[begin EXCERPT PROVIDED]

# One Cool Cucumber



## dgui (Jan 12, 2010)

Porky is half Catahoula and half Shepherd and in her old age she tends to seek comfort these days. During her over 14 years she is a faithful companion and a good friend and she also many times served as my navigator sitting tall in her seat and telling all the other drivers just where they need to go. She doesn't ride in the truck any more and since she can no longer climb the steps in and out of the house she seems to be content with something extra to eat like fried chicken or steak off the grill and even some cobbler pie (her favorite) it must be that stick of butter in it. She still does a meet and greet with Tiny Boy our little Midget Dog and she is so fond of him so on occasion gives him a good facial cleanse and sometimes she will even go the extra mile and swab the back end provided she thinks it's necessary because he has been a little neglectul being as busy as he is. She sure looks forward to chow time or whenever something she likes is cooking in the kitchen and she will let you know she is waiting without patience. Porky never fails with her specical kind of bark to let us know when the UPS Truck is passing by. Good Girl.


----------



## shot in the foot (Jan 3, 2010)

That a great old dog, i love her, jeff


----------



## slingshot_sniper (Feb 20, 2011)

Good on her Darrell she looks a fine dog too,my dog also knows when postie is coming and will run to the door to see what goodies (I've got) hes got


----------



## Tex-Shooter (Dec 17, 2009)

Oh My, It's a dogs life! I can see that you love that old dog Darrell! Porky you just enjoy life, you have got it coming! -- Tex-Shooter


----------



## mckee (Oct 28, 2010)

u must love that dog to giive it all that stuff good on you darrel!


----------



## NoSugarRob (Jun 3, 2010)

i like Porky to.


----------

[end EXCERPT PROVIDED]
[begin SUPPLIED DATA]

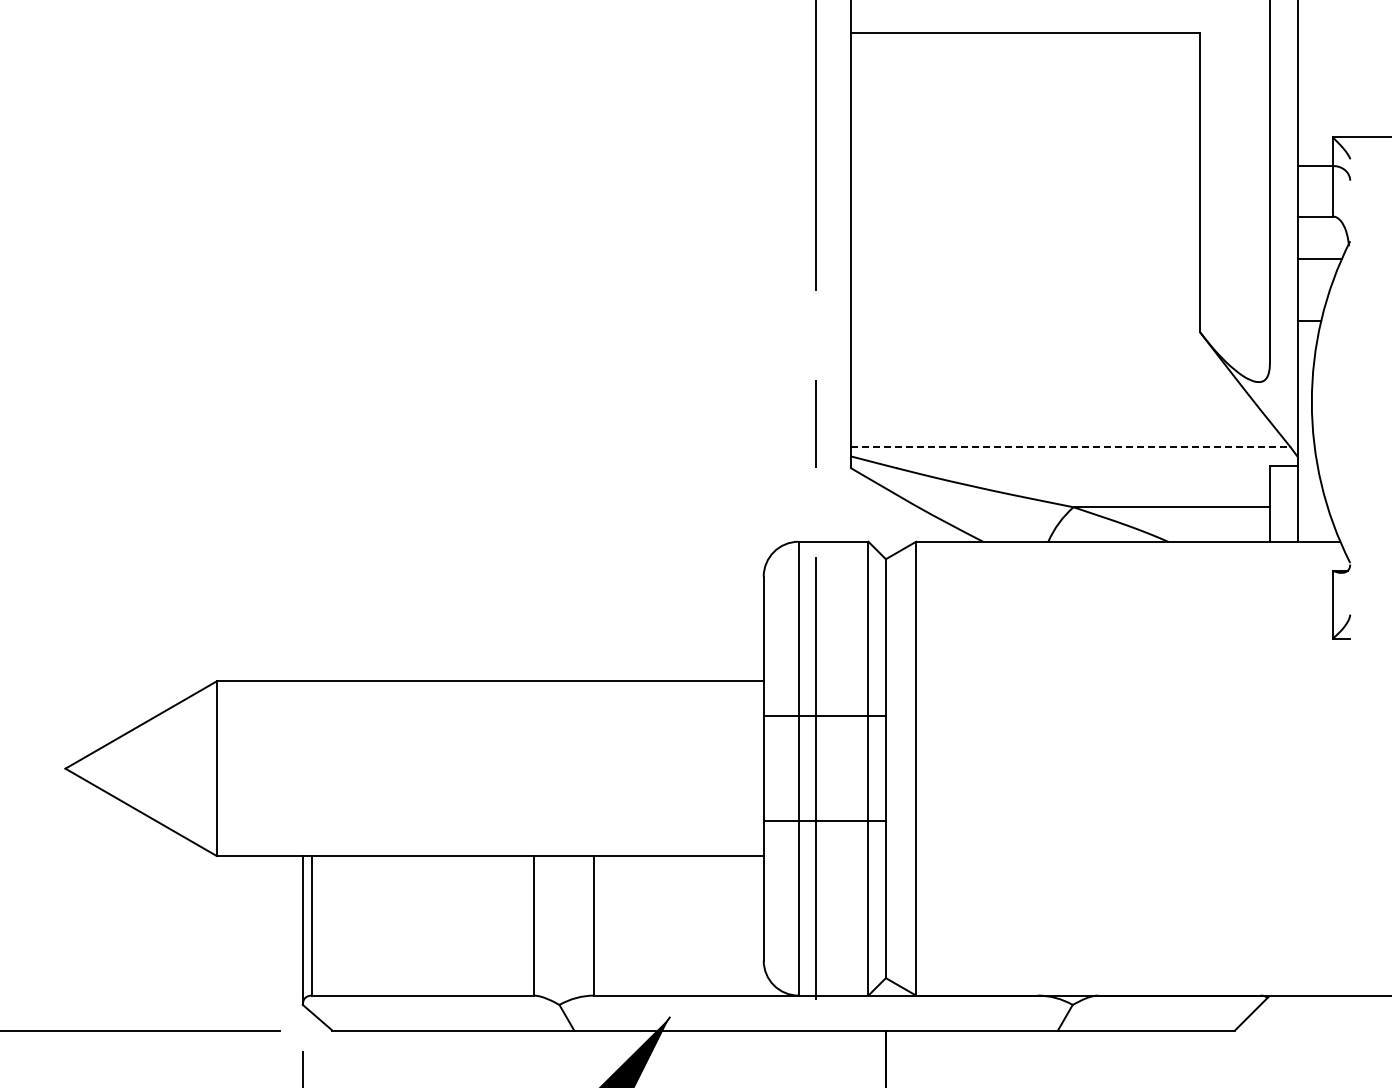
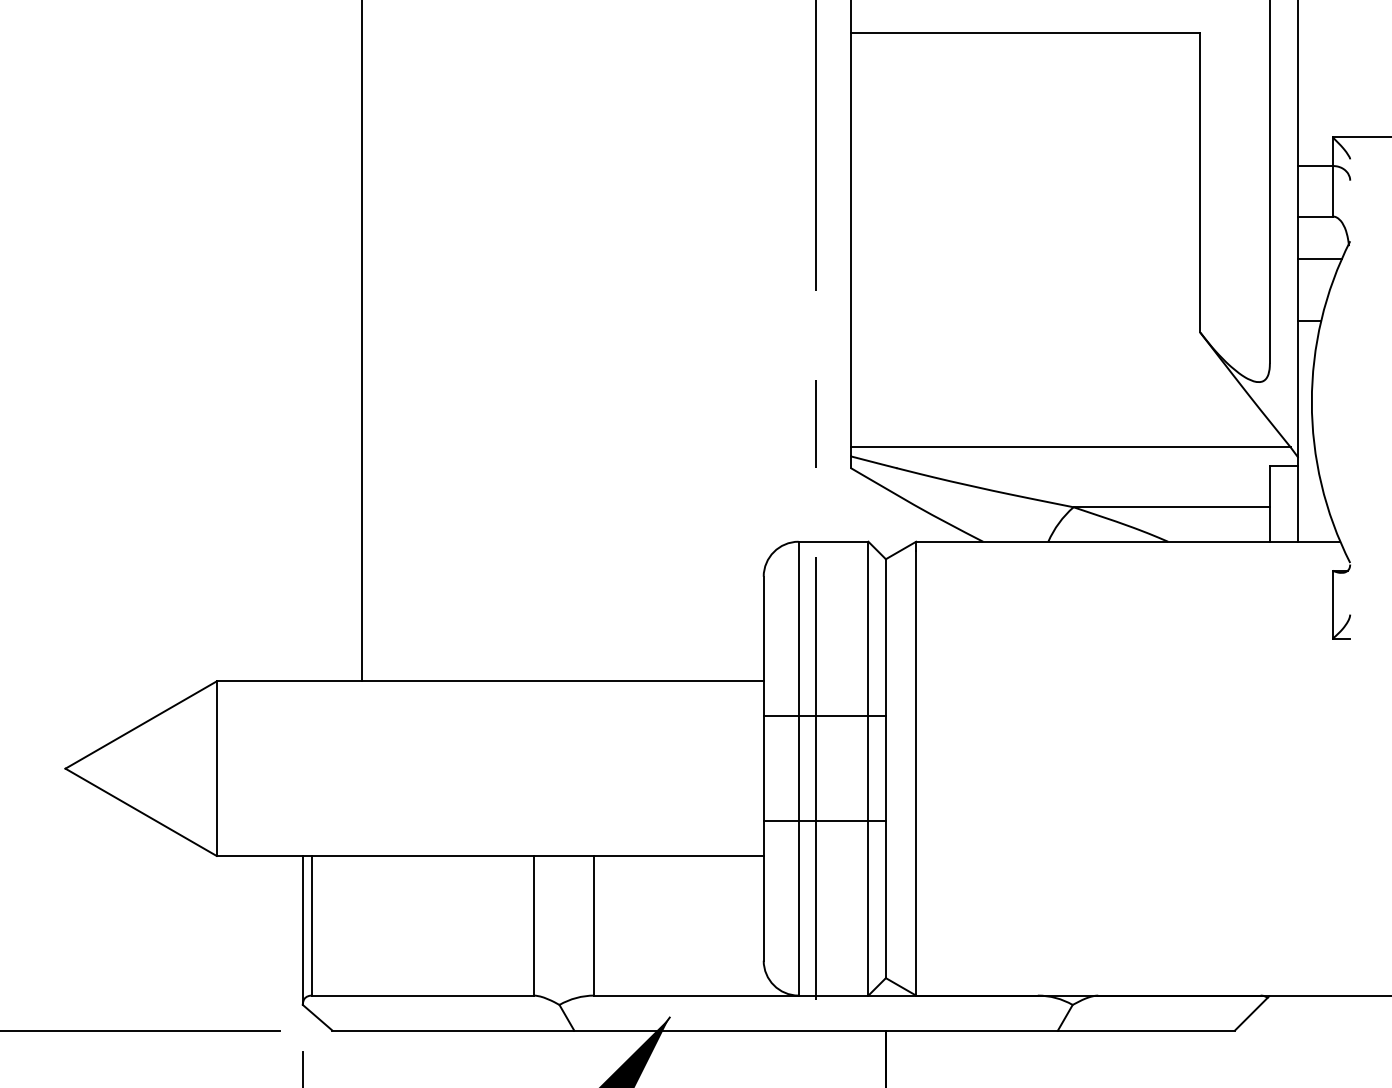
line at (362, 341): none -> present
line at (1070, 447): dashed -> solid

[end SUPPLIED DATA]

■ **WHAT THE TASK REQUIRES**: According to the forum thread about Porky, why does she now seem content with something extra to eat, such as fried chicken or steak? Answer in one to three sentences.

■ **RIGHT ANSWER**: She seems content with extra food because she can no longer climb the steps in and out of the house. She also no longer rides in the truck.